Sunday, January 18, 2009

Helpful hints from a seamstress...

As a seamstress, I spend a lot of time...well, sewing. Working at an alterations shop and designing handbags for a living, I have acquired many helpful tips and tricks of the trade over the years. While pondering over my latest blog post, I have decided to use my knowledge for good and share them with you. Keep tuning in, because more tips are to come.

Shopping Tips for Alteration-Friendly Clothing

So you go up and down in weight, or you are only 4 foot 10", your wardrobe doesn't have to suffer. Here are a few ideas on how to shop for clothes that can move with you.

1. I love this suit, but I don't think that these sleeves belong to me!

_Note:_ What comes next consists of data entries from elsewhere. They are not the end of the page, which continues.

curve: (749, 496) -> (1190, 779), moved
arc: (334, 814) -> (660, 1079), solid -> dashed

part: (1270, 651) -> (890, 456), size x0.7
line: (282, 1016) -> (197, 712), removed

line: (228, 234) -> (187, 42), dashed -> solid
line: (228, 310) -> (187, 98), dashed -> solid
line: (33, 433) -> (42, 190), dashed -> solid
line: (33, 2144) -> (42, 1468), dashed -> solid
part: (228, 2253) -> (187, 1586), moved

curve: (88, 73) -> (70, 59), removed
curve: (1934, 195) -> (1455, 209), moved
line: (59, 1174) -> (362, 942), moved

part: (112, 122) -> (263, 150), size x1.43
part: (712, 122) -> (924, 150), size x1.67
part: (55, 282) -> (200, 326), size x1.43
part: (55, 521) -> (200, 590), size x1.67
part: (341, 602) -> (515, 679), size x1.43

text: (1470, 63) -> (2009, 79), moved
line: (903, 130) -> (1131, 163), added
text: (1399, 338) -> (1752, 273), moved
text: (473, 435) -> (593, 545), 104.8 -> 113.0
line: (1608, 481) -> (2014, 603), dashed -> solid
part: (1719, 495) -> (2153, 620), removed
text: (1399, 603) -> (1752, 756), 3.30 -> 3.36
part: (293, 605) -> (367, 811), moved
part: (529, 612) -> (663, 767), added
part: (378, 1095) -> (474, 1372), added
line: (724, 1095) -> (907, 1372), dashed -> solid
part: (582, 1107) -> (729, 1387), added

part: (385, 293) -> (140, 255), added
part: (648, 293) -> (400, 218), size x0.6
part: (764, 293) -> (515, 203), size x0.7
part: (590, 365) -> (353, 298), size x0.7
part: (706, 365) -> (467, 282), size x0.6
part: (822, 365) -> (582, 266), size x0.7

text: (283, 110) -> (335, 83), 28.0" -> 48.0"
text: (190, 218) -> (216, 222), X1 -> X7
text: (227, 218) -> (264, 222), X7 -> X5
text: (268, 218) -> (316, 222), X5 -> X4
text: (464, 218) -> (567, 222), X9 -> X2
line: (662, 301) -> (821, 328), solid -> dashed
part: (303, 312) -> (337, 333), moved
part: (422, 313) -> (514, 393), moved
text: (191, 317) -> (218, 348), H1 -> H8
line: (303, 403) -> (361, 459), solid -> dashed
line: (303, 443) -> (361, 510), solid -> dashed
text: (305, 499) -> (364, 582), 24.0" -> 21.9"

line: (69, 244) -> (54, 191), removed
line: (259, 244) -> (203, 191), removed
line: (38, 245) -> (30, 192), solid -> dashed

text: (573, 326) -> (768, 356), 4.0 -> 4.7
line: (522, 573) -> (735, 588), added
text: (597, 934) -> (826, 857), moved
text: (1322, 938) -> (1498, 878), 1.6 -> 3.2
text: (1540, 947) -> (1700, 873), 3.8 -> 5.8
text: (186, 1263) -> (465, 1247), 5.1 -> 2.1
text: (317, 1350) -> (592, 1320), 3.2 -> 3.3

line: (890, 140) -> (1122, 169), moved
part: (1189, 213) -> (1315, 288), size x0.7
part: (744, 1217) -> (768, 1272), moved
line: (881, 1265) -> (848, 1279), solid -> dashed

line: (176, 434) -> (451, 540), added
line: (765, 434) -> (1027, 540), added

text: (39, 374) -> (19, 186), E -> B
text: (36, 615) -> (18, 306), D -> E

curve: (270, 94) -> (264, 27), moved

When you have shorter arms, you know the feeling of looking like a kid playing dress up in adults clothing when you try on a Jacket straight off the rack. The sleeves are too long. For both men and women, when buying a jacket or blazer always check out the button holes on the sleeves. If the button holes are fake and only for show underneath the buttons, you are in luck. Those button holes can be removed without leaving a gaping hole and the sleeve can be shortened. You will lose your button hole stitching, but the buttons can be sewn back on so you will not lose the style. If the button holes are real and already cut open, you may not be able to shorten it to the length that you want, or the buttons could end up awkwardly close to the hem of the sleeve.

The same goes if your arms are long. No one wants to look like they are too big for their jacket. Also, when looking for jackets that need extra length, make sure that there is plenty of fabric turned up in the hem of the sleeve. Jackets without buttons and vents are generally can be lengthen easier and with less visibility.

2. Make Those New Jeans Your New Favorite Jeans

So you found this great new pair of Rock and Republic jeans and they show off all of your best assets. Keep them looking fabulous by getting them hemmed to the perfect length. Before you have any jeans hemmed always wash them first, if you want to be safe, wash them a couple of times. It would not be worth the effort and expense to shorten the jeans, only to shrink when you get them home. It is also better to hem them sooner rather than later. If you wear a pair of jeans that are too long for you, they will begin to look tattered at the hem, and maybe even tear. To obtain the perfect length, you will need to try them with the tallest and flattest shoes that you will normally wear. If you want to wear stilettos with your jeans, you should wear stilettos when marking the hem. And since we can't wear heels everywhere, you will need to also put on your flats. Mark the hem just off the floor with your flats on and make sure that it is not too short with your heels.

You will also need to decide how you want them hemmed. You can have a hem put in with matching heavy thread, and it will usually look just fine. This type of hem is better if you like to roll your jeans up and is usually less expensive. Sometimes, however, you may want to have the original hem, also known as a Tricky Hem. This is when the original hem of the pants is moved up and reattached to the leg of the jeans. There will be a seam at the bottom of the leg, but most of the time its visibility is minimal. One downfall to the tricky hem is that sometimes the seam want to flip out and show at the bottom if not ironed down.

3. My pants always seem to shrink in the closet!

So those slacks seem to be smaller than they used to, and you are getting a little softer around the mid section. Releasing the waistband on a pair of slacks can be a great way to give new life to an old pair. If you tend to go up and down in weight, before buying slacks check out the waistband. Men's slacks should have a seam in the back of the waistband and seat with plenty of fabric tucked inside. You can usually tell how much you can release by the amount of fabric left in the seat seam. You can only release the waist as far as the seam allows. This type of pant can be let out and taken in easily. And keep in mind that some fabrics will show the alterations more than others. For example, releasing a pair of corduroys will show much more than a pair of wool trousers.